DONNÉES D'ENTRÉE:
--------------------------------

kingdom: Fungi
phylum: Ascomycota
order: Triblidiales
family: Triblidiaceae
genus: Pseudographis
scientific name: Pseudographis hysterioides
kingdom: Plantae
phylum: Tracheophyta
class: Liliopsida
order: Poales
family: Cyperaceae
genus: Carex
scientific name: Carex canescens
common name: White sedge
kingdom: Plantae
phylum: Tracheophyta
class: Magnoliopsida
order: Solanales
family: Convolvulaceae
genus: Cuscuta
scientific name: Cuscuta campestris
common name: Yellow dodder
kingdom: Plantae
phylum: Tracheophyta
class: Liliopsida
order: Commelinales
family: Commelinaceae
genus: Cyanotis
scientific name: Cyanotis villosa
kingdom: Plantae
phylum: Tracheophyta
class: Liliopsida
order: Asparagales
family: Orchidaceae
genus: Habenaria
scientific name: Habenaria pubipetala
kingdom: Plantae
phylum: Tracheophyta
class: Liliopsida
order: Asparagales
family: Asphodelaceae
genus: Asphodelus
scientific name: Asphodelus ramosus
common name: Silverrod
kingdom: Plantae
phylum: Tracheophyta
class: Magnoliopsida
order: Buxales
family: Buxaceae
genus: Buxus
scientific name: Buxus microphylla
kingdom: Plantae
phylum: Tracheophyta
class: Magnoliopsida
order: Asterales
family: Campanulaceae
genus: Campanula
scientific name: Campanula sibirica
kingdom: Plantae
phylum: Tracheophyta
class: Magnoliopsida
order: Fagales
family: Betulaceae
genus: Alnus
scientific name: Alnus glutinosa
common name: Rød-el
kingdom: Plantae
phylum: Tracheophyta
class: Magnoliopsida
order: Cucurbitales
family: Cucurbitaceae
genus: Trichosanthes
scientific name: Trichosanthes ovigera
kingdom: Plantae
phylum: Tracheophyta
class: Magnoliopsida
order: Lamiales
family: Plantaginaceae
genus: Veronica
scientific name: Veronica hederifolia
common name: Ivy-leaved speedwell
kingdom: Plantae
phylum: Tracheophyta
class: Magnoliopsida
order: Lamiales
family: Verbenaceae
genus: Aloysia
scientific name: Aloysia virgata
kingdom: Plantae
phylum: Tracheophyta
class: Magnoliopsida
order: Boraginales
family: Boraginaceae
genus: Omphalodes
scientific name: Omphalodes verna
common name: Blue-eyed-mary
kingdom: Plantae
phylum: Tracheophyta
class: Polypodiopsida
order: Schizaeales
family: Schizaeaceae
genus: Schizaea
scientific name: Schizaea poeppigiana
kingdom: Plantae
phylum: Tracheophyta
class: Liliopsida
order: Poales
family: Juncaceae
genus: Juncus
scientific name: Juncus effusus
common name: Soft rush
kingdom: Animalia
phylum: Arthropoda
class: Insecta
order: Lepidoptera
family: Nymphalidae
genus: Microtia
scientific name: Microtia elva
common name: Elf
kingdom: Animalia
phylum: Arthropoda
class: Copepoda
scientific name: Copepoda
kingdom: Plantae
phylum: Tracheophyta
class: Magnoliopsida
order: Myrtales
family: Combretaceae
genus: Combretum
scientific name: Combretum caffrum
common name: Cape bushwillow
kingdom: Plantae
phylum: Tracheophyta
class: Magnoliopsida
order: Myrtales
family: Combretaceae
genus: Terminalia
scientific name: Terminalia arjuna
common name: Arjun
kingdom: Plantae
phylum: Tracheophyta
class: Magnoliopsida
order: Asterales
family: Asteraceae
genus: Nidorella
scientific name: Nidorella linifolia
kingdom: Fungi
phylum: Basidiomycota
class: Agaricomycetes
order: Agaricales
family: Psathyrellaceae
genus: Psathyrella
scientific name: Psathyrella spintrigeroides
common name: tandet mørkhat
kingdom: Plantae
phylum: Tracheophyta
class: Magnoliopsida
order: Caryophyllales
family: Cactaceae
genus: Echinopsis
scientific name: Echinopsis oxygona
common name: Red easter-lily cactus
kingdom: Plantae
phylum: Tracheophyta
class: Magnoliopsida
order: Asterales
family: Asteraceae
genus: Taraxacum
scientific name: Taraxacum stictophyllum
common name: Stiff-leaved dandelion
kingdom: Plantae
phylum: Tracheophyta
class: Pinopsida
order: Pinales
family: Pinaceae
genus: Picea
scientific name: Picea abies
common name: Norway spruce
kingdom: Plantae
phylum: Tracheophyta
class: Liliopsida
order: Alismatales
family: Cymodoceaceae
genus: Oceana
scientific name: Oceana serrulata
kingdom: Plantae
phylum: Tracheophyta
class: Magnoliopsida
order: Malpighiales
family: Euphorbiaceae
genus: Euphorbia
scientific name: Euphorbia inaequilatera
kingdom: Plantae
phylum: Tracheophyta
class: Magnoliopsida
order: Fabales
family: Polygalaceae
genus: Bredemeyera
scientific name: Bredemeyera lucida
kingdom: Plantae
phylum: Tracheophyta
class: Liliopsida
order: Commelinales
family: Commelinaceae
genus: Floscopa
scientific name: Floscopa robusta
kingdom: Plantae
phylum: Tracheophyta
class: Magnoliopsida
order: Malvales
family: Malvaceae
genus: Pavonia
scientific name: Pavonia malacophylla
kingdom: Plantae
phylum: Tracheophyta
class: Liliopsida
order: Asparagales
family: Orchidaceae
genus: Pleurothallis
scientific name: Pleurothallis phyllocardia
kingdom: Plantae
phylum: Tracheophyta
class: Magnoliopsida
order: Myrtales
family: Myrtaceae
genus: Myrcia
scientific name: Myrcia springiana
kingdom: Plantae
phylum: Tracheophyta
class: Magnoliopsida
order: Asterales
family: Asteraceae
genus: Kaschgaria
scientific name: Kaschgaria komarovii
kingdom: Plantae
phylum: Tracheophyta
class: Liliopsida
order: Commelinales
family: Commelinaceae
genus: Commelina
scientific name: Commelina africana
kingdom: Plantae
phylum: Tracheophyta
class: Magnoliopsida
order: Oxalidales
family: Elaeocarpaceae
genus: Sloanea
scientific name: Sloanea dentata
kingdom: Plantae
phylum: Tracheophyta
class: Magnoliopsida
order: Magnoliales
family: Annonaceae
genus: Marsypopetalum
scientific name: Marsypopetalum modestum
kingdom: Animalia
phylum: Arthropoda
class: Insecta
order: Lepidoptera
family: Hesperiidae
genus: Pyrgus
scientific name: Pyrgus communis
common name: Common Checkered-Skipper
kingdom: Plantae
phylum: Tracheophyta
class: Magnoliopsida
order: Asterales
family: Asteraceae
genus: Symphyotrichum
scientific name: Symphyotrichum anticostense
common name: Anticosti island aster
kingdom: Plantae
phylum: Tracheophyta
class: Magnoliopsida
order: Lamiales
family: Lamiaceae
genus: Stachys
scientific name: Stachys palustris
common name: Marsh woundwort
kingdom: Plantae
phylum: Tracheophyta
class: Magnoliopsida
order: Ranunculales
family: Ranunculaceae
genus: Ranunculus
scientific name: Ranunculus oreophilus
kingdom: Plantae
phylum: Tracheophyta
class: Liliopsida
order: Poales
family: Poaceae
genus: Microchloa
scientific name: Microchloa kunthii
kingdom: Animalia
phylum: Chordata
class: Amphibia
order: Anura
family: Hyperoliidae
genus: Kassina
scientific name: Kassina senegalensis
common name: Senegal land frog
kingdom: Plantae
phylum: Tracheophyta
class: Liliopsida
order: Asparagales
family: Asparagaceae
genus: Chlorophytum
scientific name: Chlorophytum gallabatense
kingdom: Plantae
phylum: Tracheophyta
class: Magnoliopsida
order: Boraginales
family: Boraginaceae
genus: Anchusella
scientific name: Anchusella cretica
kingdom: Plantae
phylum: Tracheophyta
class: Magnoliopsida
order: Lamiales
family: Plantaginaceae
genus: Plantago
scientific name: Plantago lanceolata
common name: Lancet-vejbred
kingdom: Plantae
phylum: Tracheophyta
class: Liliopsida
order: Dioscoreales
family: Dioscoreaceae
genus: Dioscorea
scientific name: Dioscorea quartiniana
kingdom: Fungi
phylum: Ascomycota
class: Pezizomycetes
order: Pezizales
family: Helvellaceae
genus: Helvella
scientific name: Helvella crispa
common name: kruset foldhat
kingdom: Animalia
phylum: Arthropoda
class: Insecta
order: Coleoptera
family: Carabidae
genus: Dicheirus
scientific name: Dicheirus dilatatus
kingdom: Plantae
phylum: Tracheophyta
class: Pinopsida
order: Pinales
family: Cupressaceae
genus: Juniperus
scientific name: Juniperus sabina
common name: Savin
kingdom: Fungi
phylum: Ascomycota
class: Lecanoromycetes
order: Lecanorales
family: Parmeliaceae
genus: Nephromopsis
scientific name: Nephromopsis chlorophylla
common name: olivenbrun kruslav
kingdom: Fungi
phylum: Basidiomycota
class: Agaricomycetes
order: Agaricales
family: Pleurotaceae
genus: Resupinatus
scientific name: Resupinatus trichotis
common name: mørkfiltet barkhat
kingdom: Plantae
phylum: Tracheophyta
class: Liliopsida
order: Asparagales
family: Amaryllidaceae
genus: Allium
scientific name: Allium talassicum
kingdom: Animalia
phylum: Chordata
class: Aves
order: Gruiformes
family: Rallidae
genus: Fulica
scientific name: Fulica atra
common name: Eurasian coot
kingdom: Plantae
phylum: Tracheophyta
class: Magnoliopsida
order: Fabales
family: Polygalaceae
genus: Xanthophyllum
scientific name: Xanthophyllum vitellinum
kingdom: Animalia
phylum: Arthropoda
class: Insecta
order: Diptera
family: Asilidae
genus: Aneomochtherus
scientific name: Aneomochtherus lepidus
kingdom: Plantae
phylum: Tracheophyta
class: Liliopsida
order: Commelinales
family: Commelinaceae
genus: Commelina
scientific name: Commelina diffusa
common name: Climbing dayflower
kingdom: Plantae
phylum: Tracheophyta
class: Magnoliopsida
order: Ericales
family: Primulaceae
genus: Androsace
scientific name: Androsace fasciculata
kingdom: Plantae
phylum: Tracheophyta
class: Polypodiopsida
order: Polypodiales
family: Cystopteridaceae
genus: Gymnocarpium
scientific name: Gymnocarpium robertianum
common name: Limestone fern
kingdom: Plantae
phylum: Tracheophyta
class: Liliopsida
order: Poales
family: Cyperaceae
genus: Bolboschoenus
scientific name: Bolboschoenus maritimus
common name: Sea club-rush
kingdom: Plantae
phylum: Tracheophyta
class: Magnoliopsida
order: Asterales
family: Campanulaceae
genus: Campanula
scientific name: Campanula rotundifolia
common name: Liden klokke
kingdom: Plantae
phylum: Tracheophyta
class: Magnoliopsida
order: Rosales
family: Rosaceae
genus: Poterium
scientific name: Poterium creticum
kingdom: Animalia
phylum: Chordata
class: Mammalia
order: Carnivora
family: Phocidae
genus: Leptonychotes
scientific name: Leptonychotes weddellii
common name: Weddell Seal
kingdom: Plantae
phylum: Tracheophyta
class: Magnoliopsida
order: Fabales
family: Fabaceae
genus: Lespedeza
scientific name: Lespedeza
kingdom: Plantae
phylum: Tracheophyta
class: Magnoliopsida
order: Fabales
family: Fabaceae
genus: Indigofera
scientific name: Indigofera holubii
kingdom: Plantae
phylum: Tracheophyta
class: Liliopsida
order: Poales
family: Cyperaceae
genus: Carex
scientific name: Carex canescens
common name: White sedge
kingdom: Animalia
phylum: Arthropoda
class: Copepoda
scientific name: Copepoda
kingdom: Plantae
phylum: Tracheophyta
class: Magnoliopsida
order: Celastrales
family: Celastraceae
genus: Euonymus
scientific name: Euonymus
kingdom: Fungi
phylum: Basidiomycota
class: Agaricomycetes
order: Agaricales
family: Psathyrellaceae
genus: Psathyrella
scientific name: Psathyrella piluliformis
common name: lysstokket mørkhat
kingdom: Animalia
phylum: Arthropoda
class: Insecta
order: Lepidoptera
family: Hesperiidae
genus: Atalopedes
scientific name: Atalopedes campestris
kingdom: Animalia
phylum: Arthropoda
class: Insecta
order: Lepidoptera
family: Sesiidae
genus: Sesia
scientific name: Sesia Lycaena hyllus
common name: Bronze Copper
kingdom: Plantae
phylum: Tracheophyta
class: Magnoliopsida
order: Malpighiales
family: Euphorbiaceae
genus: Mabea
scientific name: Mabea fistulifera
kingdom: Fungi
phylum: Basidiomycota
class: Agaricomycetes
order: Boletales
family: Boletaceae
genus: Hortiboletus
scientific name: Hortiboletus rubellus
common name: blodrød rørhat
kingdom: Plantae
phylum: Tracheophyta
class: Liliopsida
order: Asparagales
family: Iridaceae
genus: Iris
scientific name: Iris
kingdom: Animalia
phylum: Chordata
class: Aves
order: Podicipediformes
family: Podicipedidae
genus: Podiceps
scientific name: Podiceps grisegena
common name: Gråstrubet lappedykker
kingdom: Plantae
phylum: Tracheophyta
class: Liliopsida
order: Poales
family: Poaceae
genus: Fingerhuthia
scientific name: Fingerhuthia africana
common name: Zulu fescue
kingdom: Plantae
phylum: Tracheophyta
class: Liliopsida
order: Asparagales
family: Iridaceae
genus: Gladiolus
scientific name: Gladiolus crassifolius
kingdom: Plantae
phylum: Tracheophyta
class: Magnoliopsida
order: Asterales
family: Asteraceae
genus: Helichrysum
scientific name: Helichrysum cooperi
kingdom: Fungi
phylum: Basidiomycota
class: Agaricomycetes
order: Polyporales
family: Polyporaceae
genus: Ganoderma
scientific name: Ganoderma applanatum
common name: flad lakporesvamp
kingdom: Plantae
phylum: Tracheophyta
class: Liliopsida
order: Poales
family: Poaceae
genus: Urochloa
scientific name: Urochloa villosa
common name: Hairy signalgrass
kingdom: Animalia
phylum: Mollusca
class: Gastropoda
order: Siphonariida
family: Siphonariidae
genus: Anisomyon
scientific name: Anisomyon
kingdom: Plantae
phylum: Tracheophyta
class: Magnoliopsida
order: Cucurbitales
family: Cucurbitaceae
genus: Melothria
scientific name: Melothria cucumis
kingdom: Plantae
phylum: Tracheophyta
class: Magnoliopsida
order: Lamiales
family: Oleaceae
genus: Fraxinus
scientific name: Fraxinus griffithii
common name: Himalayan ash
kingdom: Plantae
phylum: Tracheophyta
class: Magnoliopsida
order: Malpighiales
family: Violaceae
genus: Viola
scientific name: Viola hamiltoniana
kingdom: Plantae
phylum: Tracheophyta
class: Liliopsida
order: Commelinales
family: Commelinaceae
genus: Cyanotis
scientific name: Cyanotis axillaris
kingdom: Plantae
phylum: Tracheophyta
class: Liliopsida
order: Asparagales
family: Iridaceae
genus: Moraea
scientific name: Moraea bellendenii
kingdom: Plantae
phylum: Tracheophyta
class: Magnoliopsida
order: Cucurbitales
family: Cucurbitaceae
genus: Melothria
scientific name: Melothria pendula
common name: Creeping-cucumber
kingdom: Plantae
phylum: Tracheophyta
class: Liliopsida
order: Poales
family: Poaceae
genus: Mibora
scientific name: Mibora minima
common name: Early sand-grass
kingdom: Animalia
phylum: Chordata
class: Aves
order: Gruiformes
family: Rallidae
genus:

--------------------------------

DÉTAILS DE L'EXERCICE: Présentez sous forme de liste JSON de chaînes les lignes allant de celle qui contient « scientific name: Plantago lanceolata » jusqu'à celle qui contient « genus: Juniperus », ces deux lignes comprises. Chaque ligne doit devenir une chaîne distincte, et les lignes vides doivent être omises.

RÉPONSE ATTENDUE:
[
  "scientific name: Plantago lanceolata",
  "common name: Lancet-vejbred",
  "kingdom: Plantae",
  "phylum: Tracheophyta",
  "class: Liliopsida",
  "order: Dioscoreales",
  "family: Dioscoreaceae",
  "genus: Dioscorea",
  "scientific name: Dioscorea quartiniana",
  "kingdom: Fungi",
  "phylum: Ascomycota",
  "class: Pezizomycetes",
  "order: Pezizales",
  "family: Helvellaceae",
  "genus: Helvella",
  "scientific name: Helvella crispa",
  "common name: kruset foldhat",
  "kingdom: Animalia",
  "phylum: Arthropoda",
  "class: Insecta",
  "order: Coleoptera",
  "family: Carabidae",
  "genus: Dicheirus",
  "scientific name: Dicheirus dilatatus",
  "kingdom: Plantae",
  "phylum: Tracheophyta",
  "class: Pinopsida",
  "order: Pinales",
  "family: Cupressaceae",
  "genus: Juniperus"
]